ICC has also tracked 23 incidents of authorities demolishing religious structures and symbols during its reporting period. “The CCP has torn down, destroyed, and removed numerous churches in China, especially those that refused to submit to its control,” the report says.

The persecution watchdog adds in the report that it recorded 14 cases of “Sinicization,” which is a state campaign to forcefully assimilate religious groups into CCP-defined Chinese culture.

As an example, ICC highlights the plight of a church bookstore that was forced to display Mao Zedong’s Little Red Book instead of the Bible. The Administration for Religious Affairs also ordered Christians to study President Xi’s book and memorize his speeches.

Chinese authorities are also removing Bible apps and Christian WeChat public accounts as new highly restrictive administrative measures on religious staff went into effect earlier this year.

The ICC report says that almost every province in China has seen an increase in Christian persecution, and this rise has been especially apparent in Sichuan, Hebei and Fujian provinces.

“China tightening down on people of faith comes as no surprise to observers,” says Gina Goh, ICC’s Regional Manager for Southeast Asia, in a statement about the report.

“What is concerning is the depth and width of persecution and that it continues to expand.
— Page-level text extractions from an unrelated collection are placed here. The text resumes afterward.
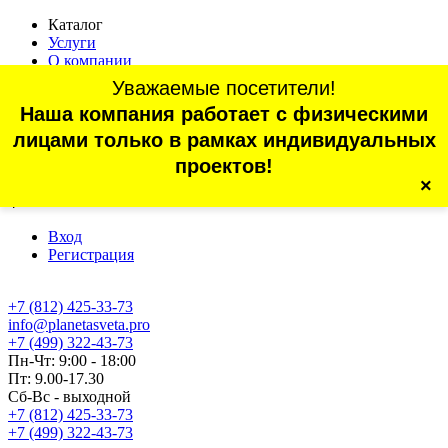
Каталог
Услуги
О компании
Оплата
Уважаемые посетители!
Доставка
Наша компания работает с физическими
Статьи
Контакты
лицами только в рамках индивидуальных
Отзывы
проектов!
×
г. Санкт-Петербург, проспект Обуховской Обороны, 70, корп.
4
Вход
Регистрация
+7 (812) 425-33-73
info@planetasveta.pro
+7 (499) 322-43-73
Пн-Чт: 9:00 - 18:00
Пт: 9.00-17.30
Сб-Вс - выходной
+7 (812) 425-33-73
+7 (499) 322-43-73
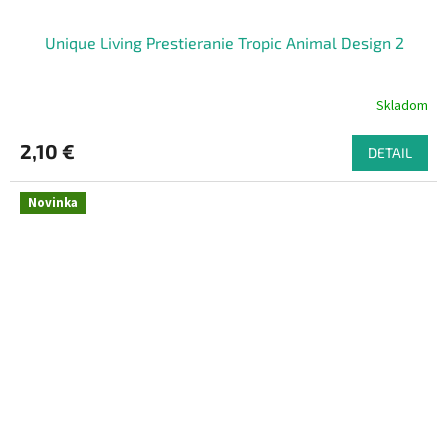
Unique Living Prestieranie Tropic Animal Design 2
Skladom
2,10 €
DETAIL
Novinka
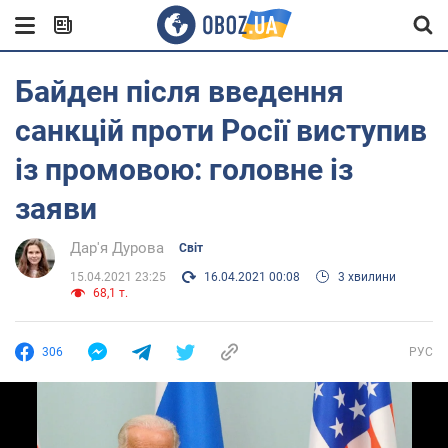
Байден після введення
санкцій проти Росії виступив
із промовою: головне із
заяви
Дар'я Дурова
Світ
15.04.2021 23:25
16.04.2021 00:08
3 хвилини
68,1 т.
306
РУС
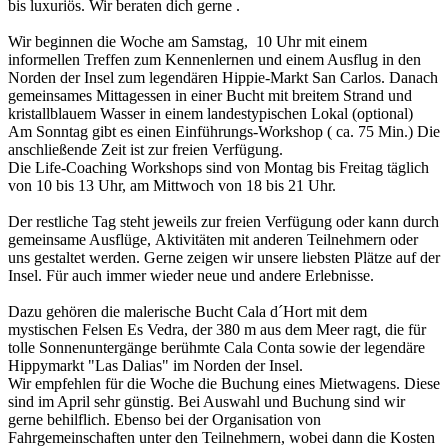
bis luxuriös. Wir beraten dich gerne .
Wir beginnen die Woche am Samstag, 10 Uhr mit einem
informellen Treffen zum Kennenlernen und einem Ausflug in den
Norden der Insel zum legendären Hippie-Markt San Carlos. Danach
gemeinsames Mittagessen in einer Bucht mit breitem Strand und
kristallblauem Wasser in einem landestypischen Lokal (optional)
Am Sonntag gibt es einen Einführungs-Workshop ( ca. 75 Min.) Die
anschließende Zeit ist zur freien Verfügung.
Die Life-Coaching Workshops sind von Montag bis Freitag täglich
von 10 bis 13 Uhr, am Mittwoch von 18 bis 21 Uhr.
Der restliche Tag steht jeweils zur freien Verfügung oder kann durch
gemeinsame Ausflüge, Aktivitäten mit anderen Teilnehmern oder
uns gestaltet werden. Gerne zeigen wir unsere liebsten Plätze auf der
Insel. Für auch immer wieder neue und andere Erlebnisse.
Dazu gehören die malerische Bucht Cala d´Hort mit dem
mystischen Felsen Es Vedra, der 380 m aus dem Meer ragt, die für
tolle Sonnenuntergänge berühmte Cala Conta sowie der legendäre
Hippymarkt "Las Dalias" im Norden der Insel.
Wir empfehlen für die Woche die Buchung eines Mietwagens. Diese
sind im April sehr günstig. Bei Auswahl und Buchung sind wir
gerne behilflich. Ebenso bei der Organisation von
Fahrgemeinschaften unter den Teilnehmern, wobei dann die Kosten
From Xinjiang to Sichuan, from state-sanctioned groups to underground churches, from verbal threats to imprisonment, believers in China are constantly watched and persecuted,” Goh adds.

Under the direction of President Xi Jinping, officials from the CCP have been enforcing strict controls on religion, according to another report released in March by China Aid.

Open Doors USA, which monitors persecution in over 60 countries, estimates that there are about 97 million Christians in China, a large percentage of whom worship in what China considers to be “illegal” and unregistered underground house churches.

Christians are not the only religious minority to face persecution at the hands of the CCP.

Estimates suggest that as many as 1 million to 3 million Uyghur and other ethnic Muslims have been subject to internment camps in the western Xinjiang province, where they are taught to be secular citizens who fall in line with the CCP. In January, the U.S. State Department recognized China's treatment of Uyghurs as a “genocide.”

China has also reportedly violated the rights of Falun Gong practitioners and Tibetan Buddhists.